----- Input -----

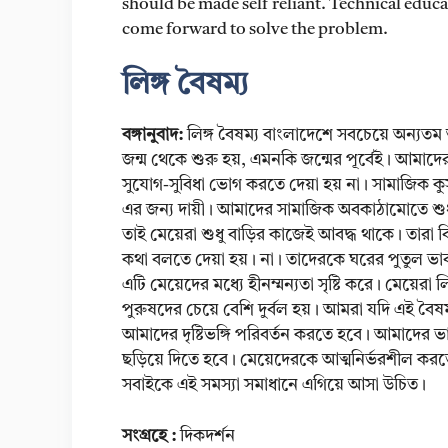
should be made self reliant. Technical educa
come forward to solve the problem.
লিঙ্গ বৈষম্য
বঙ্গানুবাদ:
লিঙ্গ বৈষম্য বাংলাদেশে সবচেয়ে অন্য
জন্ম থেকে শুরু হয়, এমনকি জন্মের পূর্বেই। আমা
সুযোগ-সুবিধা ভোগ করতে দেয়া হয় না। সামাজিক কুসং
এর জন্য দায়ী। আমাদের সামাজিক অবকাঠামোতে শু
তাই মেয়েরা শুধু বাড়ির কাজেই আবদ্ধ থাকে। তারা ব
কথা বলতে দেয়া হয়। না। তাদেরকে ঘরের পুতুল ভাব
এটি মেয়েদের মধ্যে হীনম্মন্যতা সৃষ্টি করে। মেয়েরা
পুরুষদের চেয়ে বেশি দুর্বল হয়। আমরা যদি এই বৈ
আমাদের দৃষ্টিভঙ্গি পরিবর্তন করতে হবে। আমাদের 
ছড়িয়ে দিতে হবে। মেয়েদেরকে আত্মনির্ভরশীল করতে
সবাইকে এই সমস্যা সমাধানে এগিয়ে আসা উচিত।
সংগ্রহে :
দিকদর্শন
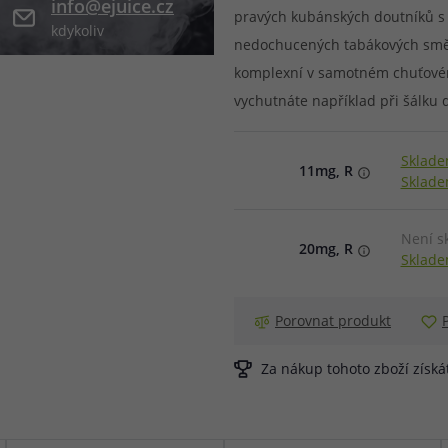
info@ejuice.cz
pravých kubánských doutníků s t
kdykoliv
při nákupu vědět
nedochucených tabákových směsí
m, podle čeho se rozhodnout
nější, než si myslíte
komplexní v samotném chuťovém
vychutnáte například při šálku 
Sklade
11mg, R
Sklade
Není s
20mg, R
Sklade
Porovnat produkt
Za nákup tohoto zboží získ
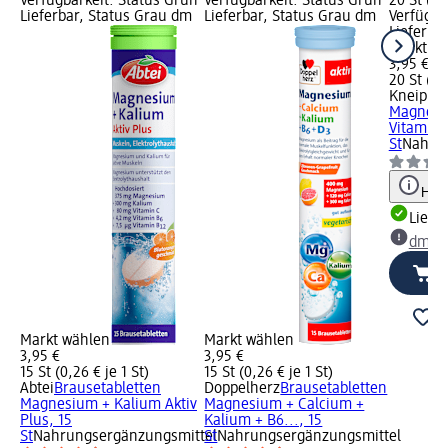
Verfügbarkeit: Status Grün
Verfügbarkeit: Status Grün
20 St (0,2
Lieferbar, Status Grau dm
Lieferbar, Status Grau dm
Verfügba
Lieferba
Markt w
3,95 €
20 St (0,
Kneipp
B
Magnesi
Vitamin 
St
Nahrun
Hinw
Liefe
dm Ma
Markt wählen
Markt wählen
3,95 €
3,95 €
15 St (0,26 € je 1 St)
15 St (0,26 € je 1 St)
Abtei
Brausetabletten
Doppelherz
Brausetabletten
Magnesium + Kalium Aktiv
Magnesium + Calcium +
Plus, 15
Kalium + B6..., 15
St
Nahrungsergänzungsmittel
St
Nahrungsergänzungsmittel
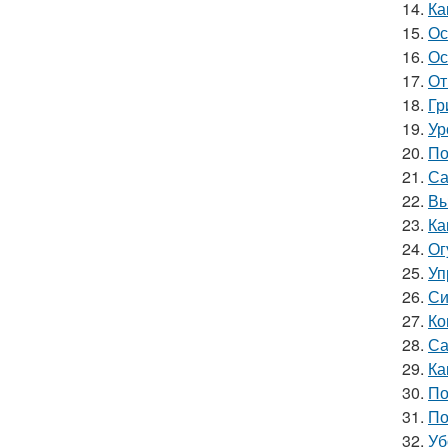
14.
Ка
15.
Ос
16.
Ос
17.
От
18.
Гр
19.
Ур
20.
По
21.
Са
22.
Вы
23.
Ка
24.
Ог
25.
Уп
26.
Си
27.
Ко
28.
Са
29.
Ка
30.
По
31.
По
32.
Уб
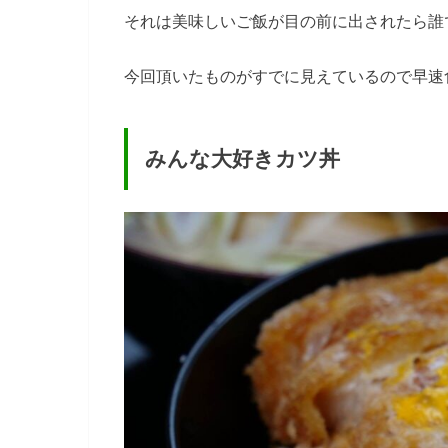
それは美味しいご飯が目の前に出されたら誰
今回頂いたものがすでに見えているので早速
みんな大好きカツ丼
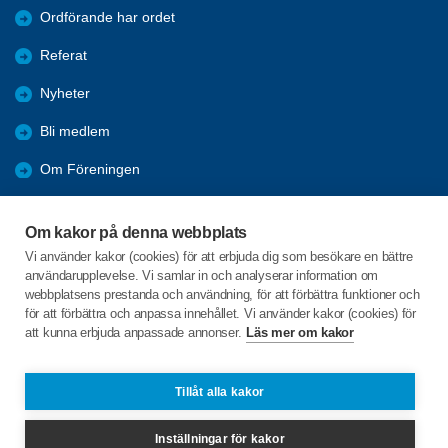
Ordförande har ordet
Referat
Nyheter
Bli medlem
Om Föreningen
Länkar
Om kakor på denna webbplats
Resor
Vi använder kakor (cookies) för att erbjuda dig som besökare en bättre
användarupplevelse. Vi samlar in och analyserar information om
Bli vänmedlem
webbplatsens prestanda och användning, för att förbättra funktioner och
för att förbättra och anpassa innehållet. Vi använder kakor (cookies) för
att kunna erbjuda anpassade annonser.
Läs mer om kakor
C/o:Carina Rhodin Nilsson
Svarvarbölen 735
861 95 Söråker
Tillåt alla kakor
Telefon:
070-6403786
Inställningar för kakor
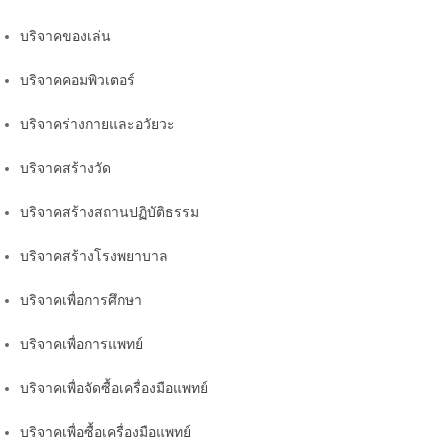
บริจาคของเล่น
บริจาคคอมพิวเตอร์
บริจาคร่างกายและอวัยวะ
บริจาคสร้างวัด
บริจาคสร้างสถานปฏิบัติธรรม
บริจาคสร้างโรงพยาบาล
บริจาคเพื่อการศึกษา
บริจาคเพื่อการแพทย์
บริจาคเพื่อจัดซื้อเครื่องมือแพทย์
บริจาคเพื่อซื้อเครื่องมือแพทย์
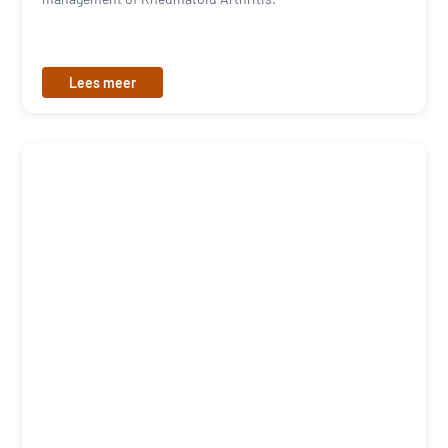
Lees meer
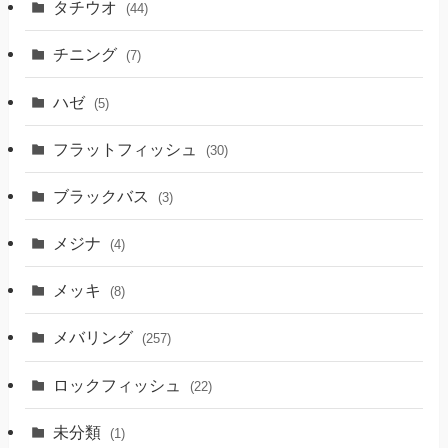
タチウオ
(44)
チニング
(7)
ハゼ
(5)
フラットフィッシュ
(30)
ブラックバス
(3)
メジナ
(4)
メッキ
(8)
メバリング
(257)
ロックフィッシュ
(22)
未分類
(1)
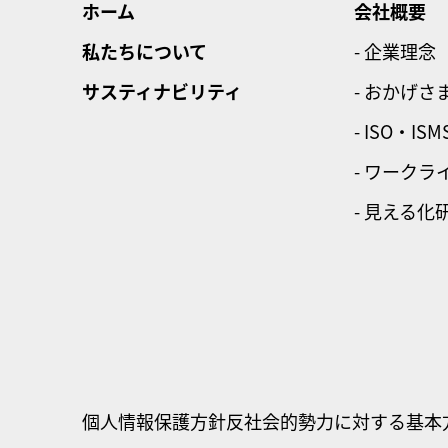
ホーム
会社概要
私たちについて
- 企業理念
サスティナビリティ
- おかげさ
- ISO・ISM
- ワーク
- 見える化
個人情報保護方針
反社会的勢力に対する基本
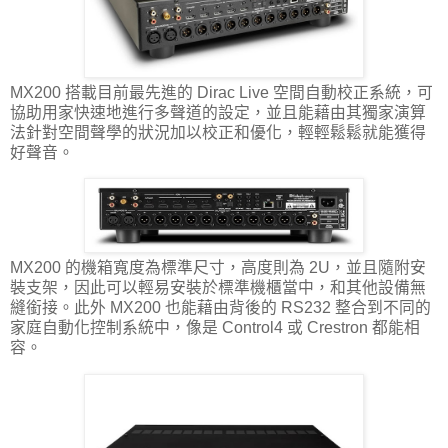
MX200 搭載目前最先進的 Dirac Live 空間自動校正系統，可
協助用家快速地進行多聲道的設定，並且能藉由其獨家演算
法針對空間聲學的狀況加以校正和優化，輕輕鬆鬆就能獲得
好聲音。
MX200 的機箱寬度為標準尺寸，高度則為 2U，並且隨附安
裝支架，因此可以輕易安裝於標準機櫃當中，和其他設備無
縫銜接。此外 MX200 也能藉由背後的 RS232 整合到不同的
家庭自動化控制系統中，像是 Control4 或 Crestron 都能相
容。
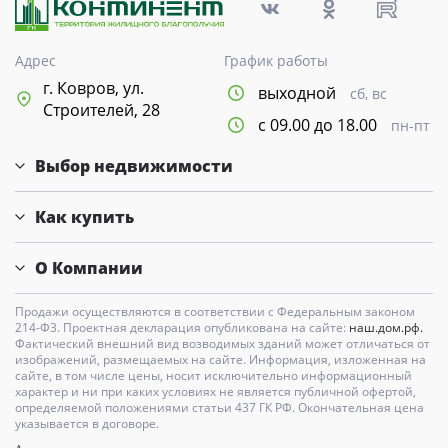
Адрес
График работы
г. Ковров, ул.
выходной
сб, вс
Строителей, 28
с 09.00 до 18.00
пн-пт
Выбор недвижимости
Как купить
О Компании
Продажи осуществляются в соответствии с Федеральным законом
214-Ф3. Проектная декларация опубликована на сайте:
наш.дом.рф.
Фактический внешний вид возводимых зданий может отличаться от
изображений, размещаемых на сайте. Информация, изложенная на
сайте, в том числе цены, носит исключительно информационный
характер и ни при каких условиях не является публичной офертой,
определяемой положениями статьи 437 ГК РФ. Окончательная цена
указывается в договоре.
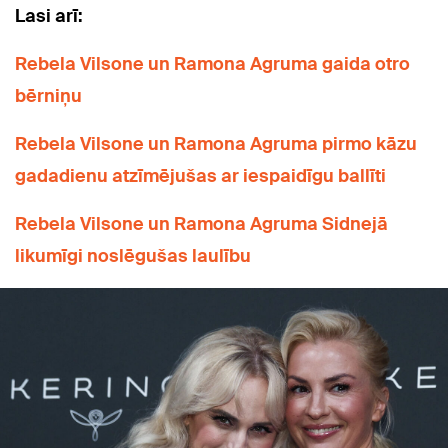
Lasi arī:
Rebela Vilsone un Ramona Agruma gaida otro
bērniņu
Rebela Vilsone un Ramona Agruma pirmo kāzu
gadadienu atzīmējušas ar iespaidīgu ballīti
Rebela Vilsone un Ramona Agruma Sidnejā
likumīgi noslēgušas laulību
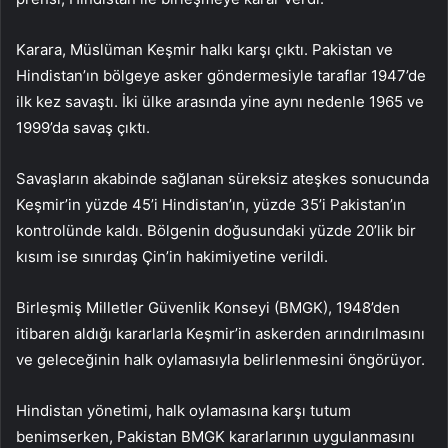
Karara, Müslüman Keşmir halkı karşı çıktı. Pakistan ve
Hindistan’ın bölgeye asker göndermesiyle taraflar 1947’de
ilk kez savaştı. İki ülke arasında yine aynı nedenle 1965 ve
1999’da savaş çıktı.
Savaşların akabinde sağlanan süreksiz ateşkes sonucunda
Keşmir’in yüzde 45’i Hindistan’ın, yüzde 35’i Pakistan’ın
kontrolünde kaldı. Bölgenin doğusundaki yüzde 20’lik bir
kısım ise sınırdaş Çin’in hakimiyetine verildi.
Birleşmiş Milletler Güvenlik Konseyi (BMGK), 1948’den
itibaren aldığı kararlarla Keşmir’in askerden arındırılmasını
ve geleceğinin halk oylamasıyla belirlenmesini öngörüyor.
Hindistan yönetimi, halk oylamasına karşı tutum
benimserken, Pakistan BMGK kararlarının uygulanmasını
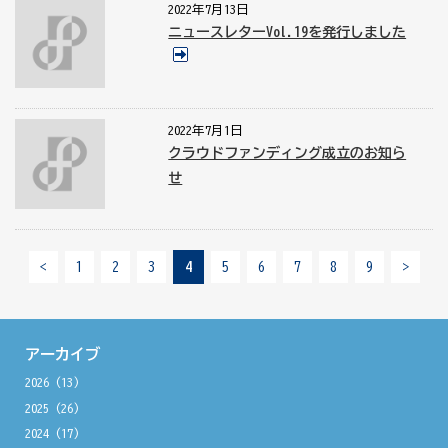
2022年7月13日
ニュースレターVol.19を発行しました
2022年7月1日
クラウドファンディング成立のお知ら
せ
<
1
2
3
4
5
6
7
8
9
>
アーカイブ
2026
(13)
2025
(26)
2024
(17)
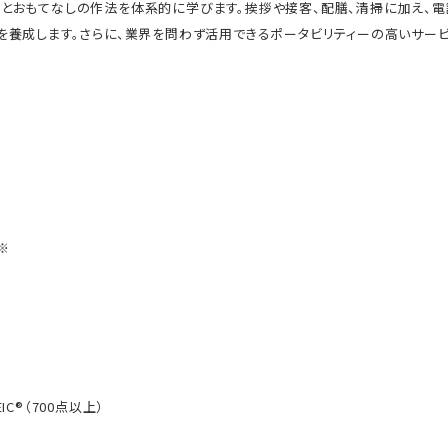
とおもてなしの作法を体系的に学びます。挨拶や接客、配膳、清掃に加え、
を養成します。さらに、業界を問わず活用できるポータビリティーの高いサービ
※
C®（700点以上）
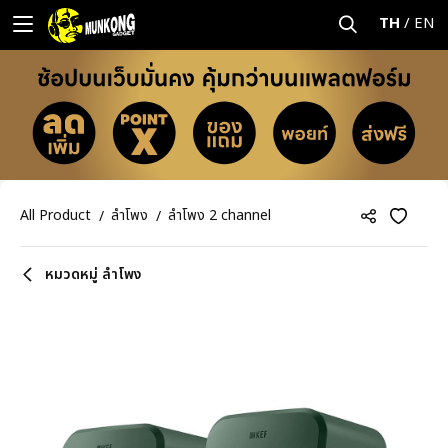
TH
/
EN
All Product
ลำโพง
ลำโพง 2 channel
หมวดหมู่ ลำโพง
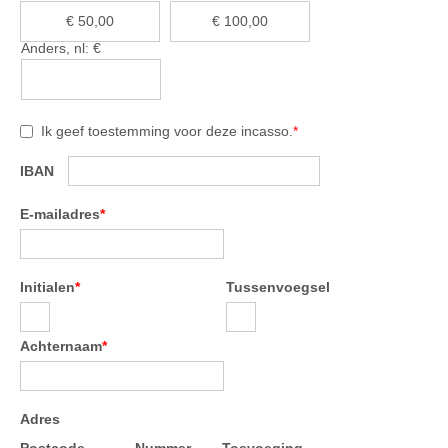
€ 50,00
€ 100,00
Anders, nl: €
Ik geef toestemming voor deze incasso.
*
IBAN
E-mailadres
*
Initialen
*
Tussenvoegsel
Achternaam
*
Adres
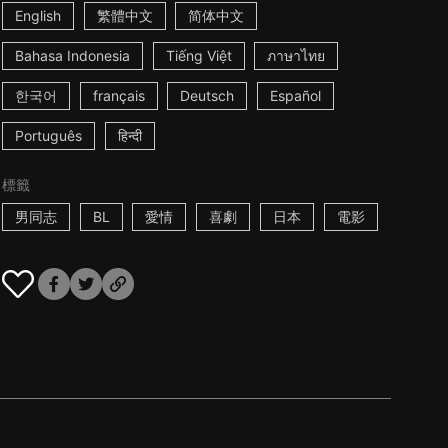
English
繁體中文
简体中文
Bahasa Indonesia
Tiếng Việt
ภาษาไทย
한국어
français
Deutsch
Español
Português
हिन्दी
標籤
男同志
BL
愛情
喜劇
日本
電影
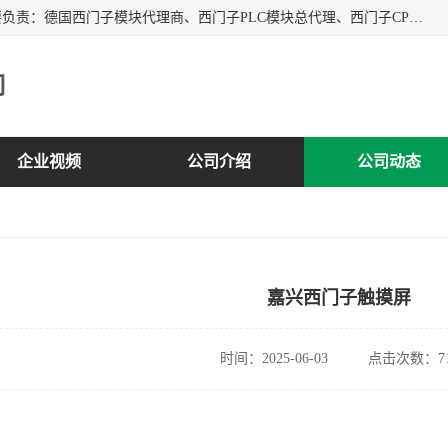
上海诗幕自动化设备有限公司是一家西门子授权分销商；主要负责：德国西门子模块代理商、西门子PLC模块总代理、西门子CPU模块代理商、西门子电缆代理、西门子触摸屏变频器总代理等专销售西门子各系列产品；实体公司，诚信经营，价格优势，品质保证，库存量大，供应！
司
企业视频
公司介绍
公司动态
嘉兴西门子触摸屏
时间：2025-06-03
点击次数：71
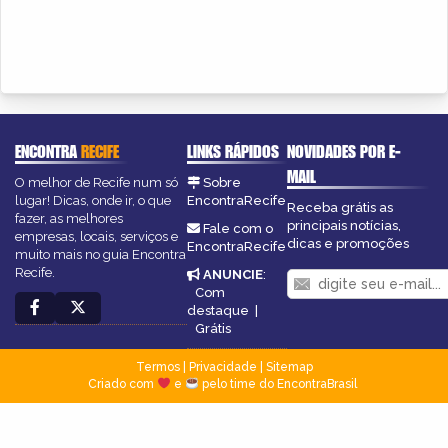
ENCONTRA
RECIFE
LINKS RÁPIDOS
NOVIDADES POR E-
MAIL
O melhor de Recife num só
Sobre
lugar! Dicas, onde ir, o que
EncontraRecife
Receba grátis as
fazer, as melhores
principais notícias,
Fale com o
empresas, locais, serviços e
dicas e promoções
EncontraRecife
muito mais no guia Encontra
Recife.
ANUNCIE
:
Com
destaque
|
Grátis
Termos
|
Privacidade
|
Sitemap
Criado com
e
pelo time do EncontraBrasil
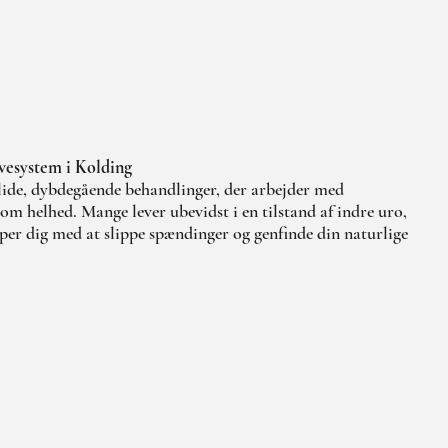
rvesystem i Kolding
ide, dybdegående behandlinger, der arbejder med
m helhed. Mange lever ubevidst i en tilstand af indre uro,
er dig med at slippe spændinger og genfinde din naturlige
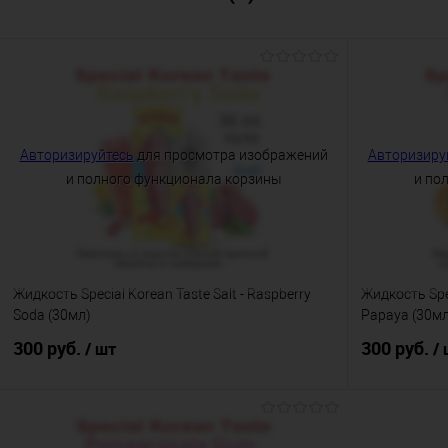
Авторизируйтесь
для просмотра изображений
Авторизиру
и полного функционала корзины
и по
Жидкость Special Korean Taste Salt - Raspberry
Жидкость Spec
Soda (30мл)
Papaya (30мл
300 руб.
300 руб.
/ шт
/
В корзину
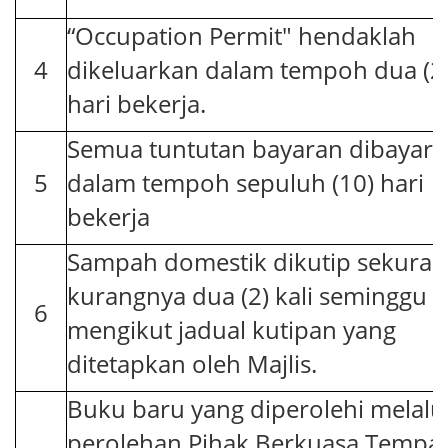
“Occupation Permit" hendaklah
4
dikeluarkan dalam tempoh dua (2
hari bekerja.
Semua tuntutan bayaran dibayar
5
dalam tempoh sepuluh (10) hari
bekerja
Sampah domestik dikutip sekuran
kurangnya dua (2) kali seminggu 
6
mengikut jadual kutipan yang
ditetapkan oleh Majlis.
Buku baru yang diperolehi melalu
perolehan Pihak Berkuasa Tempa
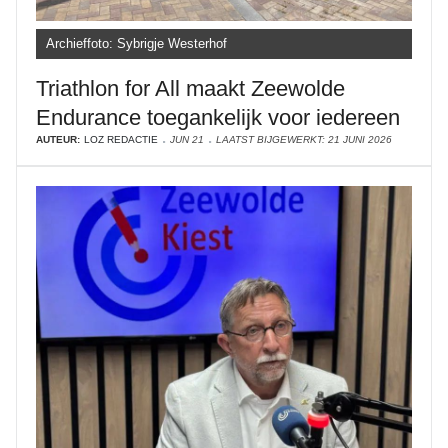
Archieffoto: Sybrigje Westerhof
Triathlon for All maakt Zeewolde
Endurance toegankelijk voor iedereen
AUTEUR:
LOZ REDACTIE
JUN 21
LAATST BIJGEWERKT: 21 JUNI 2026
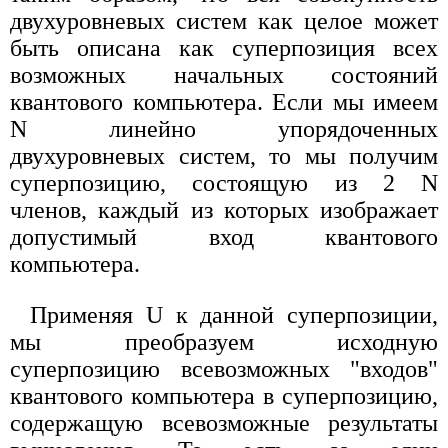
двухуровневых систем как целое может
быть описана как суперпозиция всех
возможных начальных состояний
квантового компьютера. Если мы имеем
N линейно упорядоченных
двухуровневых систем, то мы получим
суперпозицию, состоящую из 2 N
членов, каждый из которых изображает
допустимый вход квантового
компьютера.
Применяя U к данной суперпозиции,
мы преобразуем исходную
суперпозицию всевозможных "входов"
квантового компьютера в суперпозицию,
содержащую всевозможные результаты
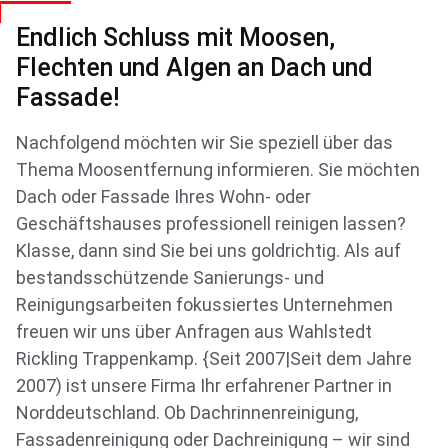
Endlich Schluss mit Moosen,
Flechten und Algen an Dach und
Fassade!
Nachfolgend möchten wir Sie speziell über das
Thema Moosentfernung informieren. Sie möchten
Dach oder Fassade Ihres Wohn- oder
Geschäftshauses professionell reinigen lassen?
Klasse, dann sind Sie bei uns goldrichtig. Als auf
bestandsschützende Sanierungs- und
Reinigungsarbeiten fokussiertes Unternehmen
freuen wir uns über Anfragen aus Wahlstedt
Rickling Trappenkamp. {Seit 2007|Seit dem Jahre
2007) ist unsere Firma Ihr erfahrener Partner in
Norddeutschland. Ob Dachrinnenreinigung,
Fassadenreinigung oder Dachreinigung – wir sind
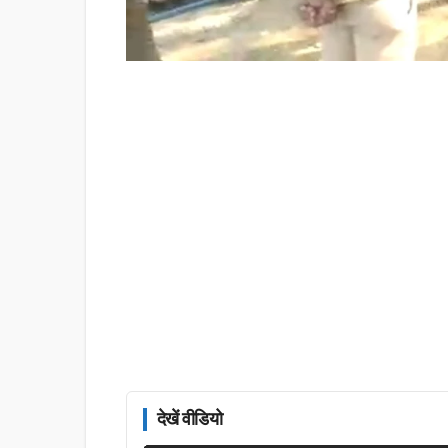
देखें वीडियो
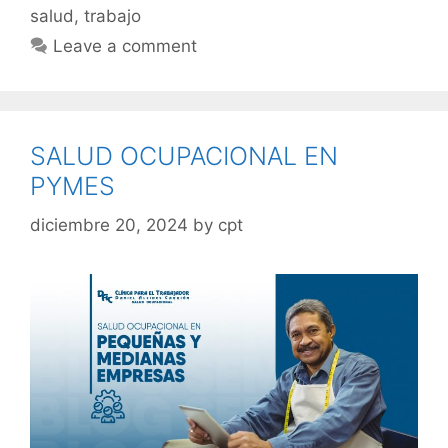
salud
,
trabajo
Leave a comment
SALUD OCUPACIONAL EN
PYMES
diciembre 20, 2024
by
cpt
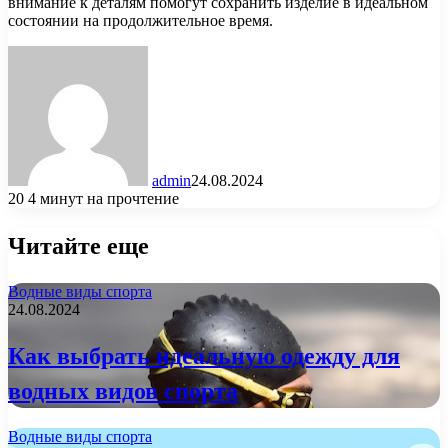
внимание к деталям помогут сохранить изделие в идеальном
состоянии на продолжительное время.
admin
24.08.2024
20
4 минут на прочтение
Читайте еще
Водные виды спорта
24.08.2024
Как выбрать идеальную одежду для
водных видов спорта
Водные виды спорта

-----

→ **Brief**: From the listing, pick out every line that contains the string "tempoh", treating uppercase and lowercase as distinct.

→ **Written reply**:
dikeluarkan dalam tempoh dua (2
dalam tempoh sepuluh (10) hari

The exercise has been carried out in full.